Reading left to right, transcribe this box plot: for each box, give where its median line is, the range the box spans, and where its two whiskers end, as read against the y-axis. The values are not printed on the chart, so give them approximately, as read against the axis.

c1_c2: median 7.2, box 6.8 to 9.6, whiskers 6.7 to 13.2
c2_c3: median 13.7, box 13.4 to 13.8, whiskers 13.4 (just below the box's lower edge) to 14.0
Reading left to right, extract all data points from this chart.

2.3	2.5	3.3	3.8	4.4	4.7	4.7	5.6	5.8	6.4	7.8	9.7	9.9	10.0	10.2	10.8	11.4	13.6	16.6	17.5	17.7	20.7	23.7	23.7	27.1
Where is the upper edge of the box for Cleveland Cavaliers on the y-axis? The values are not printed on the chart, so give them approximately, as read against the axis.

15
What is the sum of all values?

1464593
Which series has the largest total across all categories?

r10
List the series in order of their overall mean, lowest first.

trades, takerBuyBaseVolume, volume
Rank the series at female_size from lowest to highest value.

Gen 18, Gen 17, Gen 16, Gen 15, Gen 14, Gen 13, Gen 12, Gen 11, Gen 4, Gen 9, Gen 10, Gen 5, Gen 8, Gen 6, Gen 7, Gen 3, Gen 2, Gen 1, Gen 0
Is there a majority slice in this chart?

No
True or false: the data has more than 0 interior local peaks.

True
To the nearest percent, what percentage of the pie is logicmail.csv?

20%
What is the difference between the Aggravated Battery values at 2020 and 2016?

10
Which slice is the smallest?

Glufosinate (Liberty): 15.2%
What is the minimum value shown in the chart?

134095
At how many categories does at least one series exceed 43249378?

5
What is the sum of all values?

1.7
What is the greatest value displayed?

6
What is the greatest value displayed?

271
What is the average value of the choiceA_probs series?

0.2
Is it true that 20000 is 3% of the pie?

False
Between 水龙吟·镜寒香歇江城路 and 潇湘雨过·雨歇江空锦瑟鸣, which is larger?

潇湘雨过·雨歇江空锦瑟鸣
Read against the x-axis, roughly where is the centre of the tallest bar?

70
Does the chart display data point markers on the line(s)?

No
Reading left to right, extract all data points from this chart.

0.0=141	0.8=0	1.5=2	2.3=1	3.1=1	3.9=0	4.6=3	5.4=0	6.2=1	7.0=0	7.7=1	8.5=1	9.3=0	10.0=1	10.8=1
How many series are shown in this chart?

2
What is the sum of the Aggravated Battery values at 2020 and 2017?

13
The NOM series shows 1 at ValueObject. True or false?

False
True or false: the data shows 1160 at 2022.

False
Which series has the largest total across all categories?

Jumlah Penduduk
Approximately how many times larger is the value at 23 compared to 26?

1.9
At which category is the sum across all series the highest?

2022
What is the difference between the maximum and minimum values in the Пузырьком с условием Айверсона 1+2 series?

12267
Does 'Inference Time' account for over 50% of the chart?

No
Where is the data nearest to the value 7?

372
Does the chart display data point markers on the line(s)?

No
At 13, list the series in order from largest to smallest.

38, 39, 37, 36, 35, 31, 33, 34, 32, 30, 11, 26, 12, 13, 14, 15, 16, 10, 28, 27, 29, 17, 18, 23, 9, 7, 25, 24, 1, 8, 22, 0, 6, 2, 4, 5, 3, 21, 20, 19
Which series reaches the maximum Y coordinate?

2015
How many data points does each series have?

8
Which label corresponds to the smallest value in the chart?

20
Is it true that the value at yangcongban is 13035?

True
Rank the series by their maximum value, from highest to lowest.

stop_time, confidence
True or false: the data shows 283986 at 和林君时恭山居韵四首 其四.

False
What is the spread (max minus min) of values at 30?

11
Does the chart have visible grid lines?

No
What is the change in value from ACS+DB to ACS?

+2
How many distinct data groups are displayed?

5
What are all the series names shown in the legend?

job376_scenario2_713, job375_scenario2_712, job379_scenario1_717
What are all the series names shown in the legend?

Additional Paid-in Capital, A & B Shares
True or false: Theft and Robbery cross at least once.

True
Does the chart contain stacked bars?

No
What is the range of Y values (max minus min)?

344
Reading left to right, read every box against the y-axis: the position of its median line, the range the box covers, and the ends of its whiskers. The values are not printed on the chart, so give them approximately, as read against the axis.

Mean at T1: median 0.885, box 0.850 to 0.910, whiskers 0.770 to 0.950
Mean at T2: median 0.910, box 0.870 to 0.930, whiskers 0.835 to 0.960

########

Description of the task:
Copy out all the items above, replacing "greatest value displayed" with "highest value shown" and leaving everything else as it is.

Response for this exercise:
Reading left to right, transcribe this box plot: for each box, give where its median line is, the range the box spans, and where its two whiskers end, as read against the y-axis. The values are not printed on the chart, so give them approximately, as read against the axis.

c1_c2: median 7.2, box 6.8 to 9.6, whiskers 6.7 to 13.2
c2_c3: median 13.7, box 13.4 to 13.8, whiskers 13.4 (just below the box's lower edge) to 14.0
Reading left to right, extract all data points from this chart.

2.3	2.5	3.3	3.8	4.4	4.7	4.7	5.6	5.8	6.4	7.8	9.7	9.9	10.0	10.2	10.8	11.4	13.6	16.6	17.5	17.7	20.7	23.7	23.7	27.1
Where is the upper edge of the box for Cleveland Cavaliers on the y-axis? The values are not printed on the chart, so give them approximately, as read against the axis.

15
What is the sum of all values?

1464593
Which series has the largest total across all categories?

r10
List the series in order of their overall mean, lowest first.

trades, takerBuyBaseVolume, volume
Rank the series at female_size from lowest to highest value.

Gen 18, Gen 17, Gen 16, Gen 15, Gen 14, Gen 13, Gen 12, Gen 11, Gen 4, Gen 9, Gen 10, Gen 5, Gen 8, Gen 6, Gen 7, Gen 3, Gen 2, Gen 1, Gen 0
Is there a majority slice in this chart?

No
True or false: the data has more than 0 interior local peaks.

True
To the nearest percent, what percentage of the pie is logicmail.csv?

20%
What is the difference between the Aggravated Battery values at 2020 and 2016?

10
Which slice is the smallest?

Glufosinate (Liberty): 15.2%
What is the minimum value shown in the chart?

134095
At how many categories does at least one series exceed 43249378?

5
What is the sum of all values?

1.7
What is the highest value shown?

6
What is the highest value shown?

271
What is the average value of the choiceA_probs series?

0.2
Is it true that 20000 is 3% of the pie?

False
Between 水龙吟·镜寒香歇江城路 and 潇湘雨过·雨歇江空锦瑟鸣, which is larger?

潇湘雨过·雨歇江空锦瑟鸣
Read against the x-axis, roughly where is the centre of the tallest bar?

70
Does the chart display data point markers on the line(s)?

No
Reading left to right, extract all data points from this chart.

0.0=141	0.8=0	1.5=2	2.3=1	3.1=1	3.9=0	4.6=3	5.4=0	6.2=1	7.0=0	7.7=1	8.5=1	9.3=0	10.0=1	10.8=1
How many series are shown in this chart?

2
What is the sum of the Aggravated Battery values at 2020 and 2017?

13
The NOM series shows 1 at ValueObject. True or false?

False
True or false: the data shows 1160 at 2022.

False
Which series has the largest total across all categories?

Jumlah Penduduk
Approximately how many times larger is the value at 23 compared to 26?

1.9
At which category is the sum across all series the highest?

2022
What is the difference between the maximum and minimum values in the Пузырьком с условием Айверсона 1+2 series?

12267
Does 'Inference Time' account for over 50% of the chart?

No
Where is the data nearest to the value 7?

372
Does the chart display data point markers on the line(s)?

No
At 13, list the series in order from largest to smallest.

38, 39, 37, 36, 35, 31, 33, 34, 32, 30, 11, 26, 12, 13, 14, 15, 16, 10, 28, 27, 29, 17, 18, 23, 9, 7, 25, 24, 1, 8, 22, 0, 6, 2, 4, 5, 3, 21, 20, 19
Which series reaches the maximum Y coordinate?

2015
How many data points does each series have?

8
Which label corresponds to the smallest value in the chart?

20
Is it true that the value at yangcongban is 13035?

True
Rank the series by their maximum value, from highest to lowest.

stop_time, confidence
True or false: the data shows 283986 at 和林君时恭山居韵四首 其四.

False
What is the spread (max minus min) of values at 30?

11
Does the chart have visible grid lines?

No
What is the change in value from ACS+DB to ACS?

+2
How many distinct data groups are displayed?

5
What are all the series names shown in the legend?

job376_scenario2_713, job375_scenario2_712, job379_scenario1_717
What are all the series names shown in the legend?

Additional Paid-in Capital, A & B Shares
True or false: Theft and Robbery cross at least once.

True
Does the chart contain stacked bars?

No
What is the range of Y values (max minus min)?

344
Reading left to right, read every box against the y-axis: the position of its median line, the range the box covers, and the ends of its whiskers. The values are not printed on the chart, so give them approximately, as read against the axis.

Mean at T1: median 0.885, box 0.850 to 0.910, whiskers 0.770 to 0.950
Mean at T2: median 0.910, box 0.870 to 0.930, whiskers 0.835 to 0.960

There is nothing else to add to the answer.